Lock down cross-border transfers: confirm whether destination countries are on the Authority's adequacy list, or rely on specific consent or case-by-case authorisation. Put a 72-hour breach-notification process in place and appoint a Data Protection Guardian if your processing is large-scale or sensitive.

If you sell to government, align voluntarily with the iGA General Policy and the GCC ethics manual: document human oversight, transparency and accountability, because these are becoming procurement expectations. If you are in financial services, engage the CBB sandbox early. Finally, monitor the draft AI Regulation Law's progress through the Council of Representatives; if it is enacted, expect licensing and an oversight unit, and revisit your governance then. The trigger to act on the new law is its publication in the Official Gazette, not its committee stages.

FAQs

Does Bahrain have a dedicated AI law?

Not in force. A 38-article AI Regulation Law was unanimously approved by the Shura Council on 28 April 2024, but the government pushed back and it remains under review in the Council of Representatives. AI is currently governed through the PDPL, sector rules and policy.

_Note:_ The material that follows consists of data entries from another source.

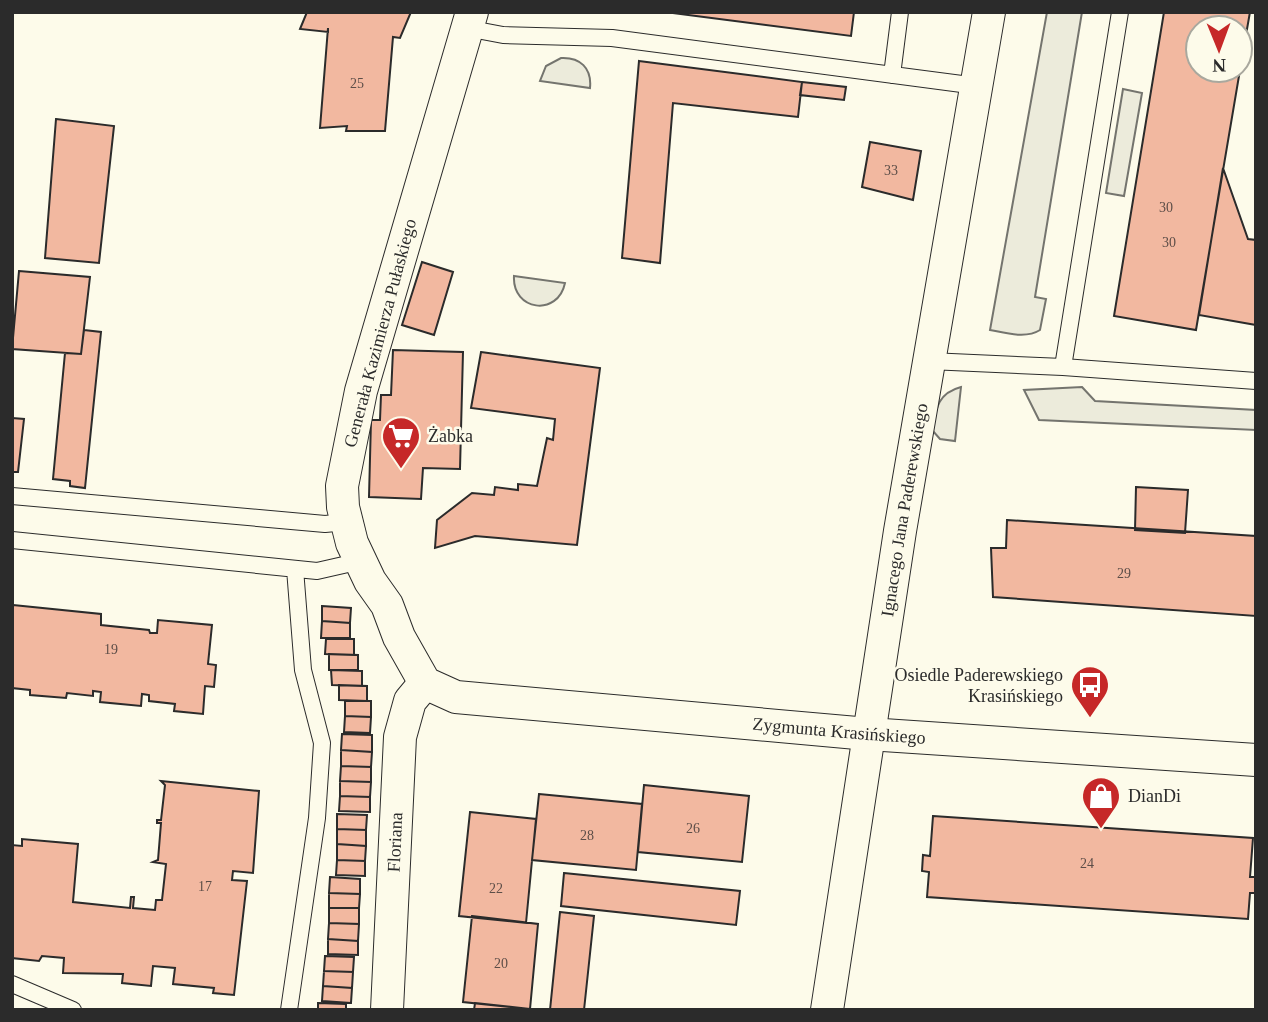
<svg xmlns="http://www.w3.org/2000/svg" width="1268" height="1022" viewBox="0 0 1268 1022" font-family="Georgia,serif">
	<rect width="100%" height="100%" fill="#fdfbea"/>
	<path fill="#ecebdb" stroke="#74746e" stroke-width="2" d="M1047 12H1082L1035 297 1046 299 1040 330C1026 339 1006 333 990 330Z
		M561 58C580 57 592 68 590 88L540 81 546 66Z
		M1123 89 1142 93 1124 196 1106 193Z
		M514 276 565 283C558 317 512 311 514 276Z
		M961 387 955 441 940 439 932 430C936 408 938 393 961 387Z
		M1082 387 1095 401 1256 410V430L1039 420 1024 390Z"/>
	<path fill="#f2b8a0" stroke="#2b2b2b" stroke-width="2" d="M307 12H411L400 38 393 37 385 131H346L347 126 320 128 328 28V32L300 29Z
		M665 12H854L851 36Z
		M1164 12H1250L1240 69V28H1198V70H1240L1196 330 1114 316Z
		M639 61 802 82 798 117 673 103 660 263 622 258Z
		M802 82 846 87 844 100 800 95Z
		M56 119 114 126 99 263 45 258Z
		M870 142 921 151 913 200 862 187Z
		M1223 168 1248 239 1256 240V325L1199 315Z
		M422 262 453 272 434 335 402 325Z
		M19 271 90 277 81 354 12 349Z
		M84 330 101 332 85 488 70 486V481L53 479 65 353 81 354Z
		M393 350 463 352 460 469 423 468 421 499 369 497 371 420H380L381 395H391Z
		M481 352 600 368 577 545 475 536 435 548 437 520 472 493 494 495 495 487 518 490V484L537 486 547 438 553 440 555 419 471 408Z
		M12 418 24 419 18 472H12Z
		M1136 487 1188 490 1185 533 1135 530Z
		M1007 520 1256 536V616L993 597 991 548H1006Z
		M13 605 101 614V625L149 630 150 633H157L158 620 212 625 208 664 216 665 214 687 205 686 203 714 174 711 175 704 149 701V695L142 694 141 706 100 702 101 692 93 691V696L67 693 66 698 30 695V690L12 688Z
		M322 606 351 608 350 623 322 621Z
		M322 621 350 623V638H321Z
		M326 639H354V655L325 654Z
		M329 654 358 655V670H329Z
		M331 670 362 671V686L332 685Z
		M339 685 367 686V701L339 700Z
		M345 701H371V717L345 716Z
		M345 716 371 717 370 733 344 732Z
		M342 734 372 735V752L341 750Z
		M341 750 372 752 371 767 341 766Z
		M341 766 371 767V782L340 781Z
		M161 781 259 791 253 873 233 871 232 880 247 881 234 995 213 993 214 988 173 984 175 968 153 966 151 986 122 983 123 974 63 973 64 958 42 956 39 961 12 958V845L22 846V839L78 844 73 902 130 908 131 897H134L133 908 155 910 156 900H162L166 864 153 862 158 860 161 823H157V820H161L165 785Z
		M340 781 371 782 370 797 340 796Z
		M644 785 749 796 742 862 638 852Z
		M539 794 642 804 636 870 532 860Z
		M340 796 370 797V812L339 811Z
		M470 812 536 819 526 923 459 916Z
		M337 814 367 815 366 830 337 829Z
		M933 816 1253 838 1250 877H1256V893H1250L1248 919 927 897 929 872 922 871 923 855 930 856Z
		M337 829 366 830V846L337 844Z
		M337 844 366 846 365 861 337 860Z
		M337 860 365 861V876L336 875Z
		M564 873 740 891 736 925 561 906Z
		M330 877 360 879V894L329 893Z
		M329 893 360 894 359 908H329Z
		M329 908H359V924L329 923Z
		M560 912 594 916 584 1010H550Z
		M472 916 538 924 530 1009 463 1002Z
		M329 923 359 924 358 941 328 939Z
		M328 939 358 941V955L328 954Z
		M325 956 354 957 353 972 324 971Z
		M324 971 353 972 352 988 323 986Z
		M323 986 352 988 351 1003 322 1001Z
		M318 1003 346 1004V1010H318Z
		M475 1003 530 1009 541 1010H474Z"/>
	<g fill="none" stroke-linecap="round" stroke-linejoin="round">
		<defs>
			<path id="lane" d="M1120 12 1063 367 1256 381
				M466 28 503 35 612 38 977 86
				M892 75 900 12
				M929 361 1063 367
				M12 496 325 524 346 522
				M12 540 317 571 361 561
				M12 984 73 1010
				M289 1010 317 818 322 743 303 670 295 569"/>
			<g id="street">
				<path id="s1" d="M472 12 361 391 342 486 343 507 352 543 370 581 387 605 399 637 425 683 456 697 868 734 1256 760"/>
				<path id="s2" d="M387 1010 400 737 410 701 425 683"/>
				<path id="s3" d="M827 1010 900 531 989 12"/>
			</g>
		</defs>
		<use href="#lane" stroke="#2b2b2b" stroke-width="18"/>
		<use href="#street" stroke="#2b2b2b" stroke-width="34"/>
		<use href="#lane" stroke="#fdfbea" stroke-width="16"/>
		<use href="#street" stroke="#fdfbea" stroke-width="32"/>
	</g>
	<defs>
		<symbol id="supermarket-pin" viewBox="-11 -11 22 30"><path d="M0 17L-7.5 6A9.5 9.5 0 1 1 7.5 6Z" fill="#c62828" stroke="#fdfbea"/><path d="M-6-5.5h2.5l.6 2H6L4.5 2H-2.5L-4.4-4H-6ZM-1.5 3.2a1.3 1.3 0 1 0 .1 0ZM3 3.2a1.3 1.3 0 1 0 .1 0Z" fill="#fff"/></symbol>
		<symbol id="bus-pin" viewBox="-11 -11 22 30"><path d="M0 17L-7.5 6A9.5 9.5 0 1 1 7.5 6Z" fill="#c62828" stroke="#fdfbea"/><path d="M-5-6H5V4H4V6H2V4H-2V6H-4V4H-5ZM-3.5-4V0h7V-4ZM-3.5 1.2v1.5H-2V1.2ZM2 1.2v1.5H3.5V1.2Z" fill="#fff"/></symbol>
		<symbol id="shop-pin" viewBox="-11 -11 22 30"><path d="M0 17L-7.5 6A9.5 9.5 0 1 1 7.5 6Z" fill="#c62828" stroke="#fdfbea"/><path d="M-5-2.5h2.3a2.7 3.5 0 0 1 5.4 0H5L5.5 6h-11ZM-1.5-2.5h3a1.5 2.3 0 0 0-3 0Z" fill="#fff"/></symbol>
	</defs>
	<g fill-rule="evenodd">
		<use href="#supermarket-pin" x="379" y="414" width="44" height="60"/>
		<use href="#bus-pin" x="1068" y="663" width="44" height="60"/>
		<use href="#shop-pin" x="1079" y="774" width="44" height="60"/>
	</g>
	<g text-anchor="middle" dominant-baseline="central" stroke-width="5" stroke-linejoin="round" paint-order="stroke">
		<g font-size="14" fill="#5d4e48">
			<text x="357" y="83">25</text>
			<text x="891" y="170">33</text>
			<text x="1166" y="207">30</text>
			<text x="1169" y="242">30</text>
			<text x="1124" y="573">29</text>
			<text x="111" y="649">19</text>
			<text x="693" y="828">26</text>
			<text x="587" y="835">28</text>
			<text x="1087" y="863">24</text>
			<text x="205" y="886">17</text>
			<text x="496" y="888">22</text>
			<text x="501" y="963">20</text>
		</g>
		<g font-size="18" fill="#2b2b2b" stroke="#fdfbea">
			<text transform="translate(380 333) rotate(-75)">Generała Kazimierza Pułaskiego</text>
			<text stroke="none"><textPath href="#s3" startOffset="506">Ignacego Jana Paderewskiego</textPath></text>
			<text stroke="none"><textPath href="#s1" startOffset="1127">Zygmunta Krasińskiego</textPath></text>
			<text stroke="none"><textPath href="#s2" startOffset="168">Floriana</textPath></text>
		</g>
		<g font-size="18" fill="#2b2b2b" stroke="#fdfbea" text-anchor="start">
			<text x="428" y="436">Żabka</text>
			<text x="1063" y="675" text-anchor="end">Osiedle Paderewskiego<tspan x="1063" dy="21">Krasińskiego</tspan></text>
			<text x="1128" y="796">DianDi</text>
		</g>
	</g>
	<rect width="1268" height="1022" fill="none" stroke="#2b2b2b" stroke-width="28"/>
	<g transform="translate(1219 49) rotate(179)"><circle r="33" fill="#fdfbea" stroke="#a9a89e" stroke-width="2"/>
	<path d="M0-5L12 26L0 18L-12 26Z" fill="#c62828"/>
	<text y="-10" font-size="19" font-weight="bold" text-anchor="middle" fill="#2b2b2b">N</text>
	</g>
</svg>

When did Bahrain's Personal Data Protection Law take effect?

The PDPL, Law No. 30 of 2018, was promulgated on 12 July 2018 and came into force on 1 August 2019. Ten ministerial resolutions supplementing it took effect in March 2022.

Who enforces data protection in Bahrain?

The Personal Data Protection Authority. By Royal Decree No. 78 of 2019 its duties and powers were assigned to the Ministry of Justice, Islamic Affairs and Waqf, which performs the regulator role in practice.

Does the PDPL apply to companies outside Bahrain?

Yes. It applies to entities outside Bahrain that process personal data by means available in the Kingdom, unless the processing is solely to pass data through Bahrain. Foreign firms using Bahraini infrastructure are caught.

What does the PDPL say about automated decisions?

Where a decision is based solely on automated processing to assess someone's work, financial standing, creditworthiness, reliability or conduct, the person can require a non-automated reconsideration, which is mandatory and free, subject to a contract exception. Article 15 also requires prior authorisation for certain automated processing.

What are the penalties under the PDPL?

Serious breaches can attract imprisonment of up to one year and fines of BD 1,000 to BD 20,000, plus administrative daily and lump-sum fines and a right for individuals to claim compensation.

How is Bahrain's approach different from the UAE, Saudi Arabia and Qatar?

Bahrain relies on its data-protection law plus the iGA policy and the CBB fintech sandbox, and has no dedicated AI authority in force. Saudi Arabia has SDAIA and the UAE has dedicated AI bodies including Abu Dhabi's AI council; Qatar has issued sector AI guidance for financial firms.

Can I test AI financial products in Bahrain?

Yes, through the Central Bank of Bahrain's regulatory sandbox, launched in 2017, and the FinHub 973 platform, which let licensees and start-ups trial technology-based financial services under supervision.